Inner Toddler Tantrum · Ranty McRant

How to Insult Someone Without Even Trying

Her:       So, Maevey, do you think your house would be cleaner if you didn’t have to work?

Me:        No, not really.

Her:       Why not?

Me:        Well, (you stupid cow), because if I wasn’t working I’d be sitting outside by the pool, drinking mimosas and reading some good trashy novels all day, not cleaning the (damn) house.

Her:       Oh.  Well, I guess it’s nice that you know what your priorities are.

Me:        Yes, it is (plus I un-friend you).

(I was only thinking the parts in parentheses – and I didn’t think the word “cow”, but I’m trying to clean up my potty-mouth, er potty-thoughts)

20 thoughts on “How to Insult Someone Without Even Trying

    1. Exactly!! You’d think from the exchange that my home looked like a bomb went off – but that’s not the case – it just looks like people actually live here (I will grant, however, that certain individual(s) – have a somewhat more flexible definition of what constitutes “putting away one’s clothes” than others may have)

  1. Firstly, she was just plain rude.

    Secondly, one of the things I’ve had to accept (especially since we started homeschooling) is that a house where people do more than stop by to shower and grab a sandwich will look different than on where people actually live, and cook whole meals, and whatnot.

    That doesn’t mean the house isn’t clean. It is usually cleaner than most. It just means you (or I) don’t spend every moment running around picking up after each family member to keep it looking spotless.

    1. I’m still kicking myself (slightly) for taking that passive-aggressive bait!, and then turning about and being so obnoxious myself. Le Sigh.

      But you’re right that when you have a house where people actually spend time and their friends hang out, well, there are going to be signs of life – and truth be told, I kind of like that. The time will come soon enough when it’s just me and my things here; right now, I’ll live with some smudges on the screen door and the occasional lone shoe that gets left in the living room.

    2. Amen. A real home will never look like Martha Stewart has been there with her staff of 30 preparing it for a photoshoot. And thank God for that.

      I actually tell Mrs. bubba not to clean up after our kids, but rather to say “you made the mess, you clean it up.” We are getting there bit by bit.

      (as Martha feels a disturbance in the schwartz, er force…..have you ever seen her and Darth together? Me either)

      1. “A real home will never look like Martha Stewart has been there with her staff of 30 preparing it for a photoshoot. And that’s a good thing!”

        Fixed it for ya!

      2. NSR, yes, it’s a good thing, and thank God for it. Love’s a little bit dirty, no? :^)

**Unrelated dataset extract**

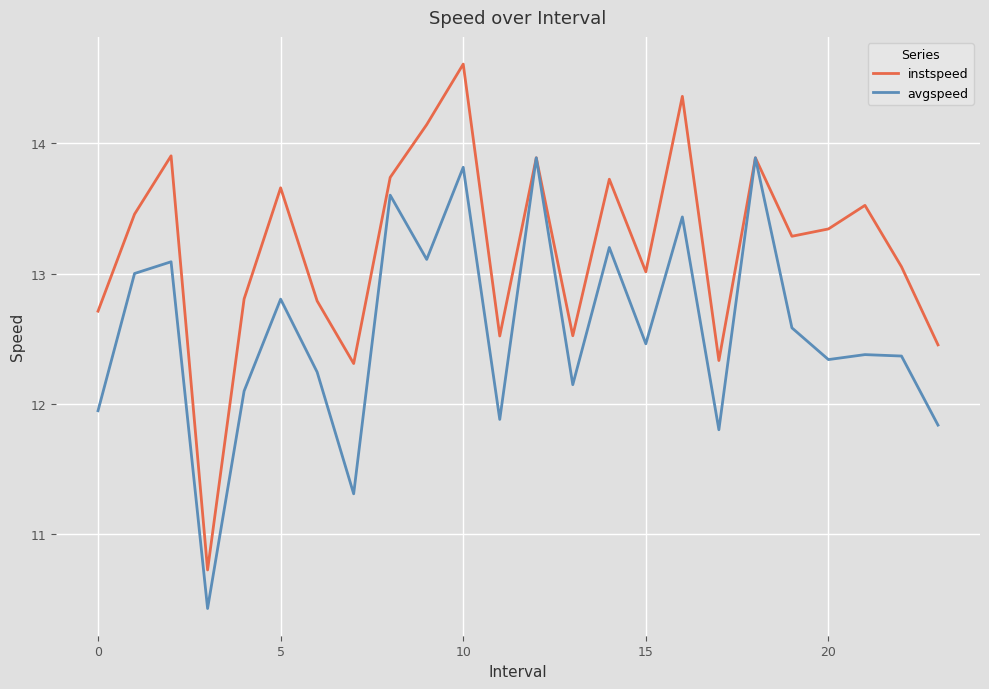

Which series has the largest total across all categories?

instspeed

        Maeve, worse yet, Elspeth’s Pollyanna post has me thinking about the final scene from “The Life of Brian”. Oy! Echoes of my misspent youth….

  2. My next door neighbor works…and her house is immaculate. Of course she has her own housecleaning business. 😉

    MY house is not immaculate, and I don’t work. I do have four cats, a dog, two children, and a husband who likes to fix things.

    1. We have a resident little old lady dog – and she’s not much to manage, but she’s a lab and she sheds, so we sweep and vacuum daily. We also dust daily (living/dining rooms) and mop kitchen daily and tidy up bathrooms. So the house is “clean”, but yes, no way around it, there is still too much clutter – I’m working on it, but sheesh – I put in @60 hours/week at my job. I think the other part is that she really doesn’t get that just because my office is in my sunroom doesn’t mean that I’m not really at work.

      1. I’ll try that Hearthie – those things do cost a fortune. Wish I could get a Murphy’s Oil Soap version tho.

  3. O/T, Maeve:

    Are you guys preparing just in case T.S Arthur decides to scrape the S. Carolina coast? All he is giving us is cooler temperatures and a breeze, but you guys…

    Said a prayer either way.

    1. I’m trying to decide what to do, actually. There’s no way I could board up, but if we need to leave, that’s not too much of a problem. My neighbor’s sons will help me bring in the deck furniture, and that kind of thing. We’re getting some pretty tuff looking waves at the beach tho 🙂

      I appreciate the prayer – and truth be told, was thinking about you, too, and hoping it would just skirt on by.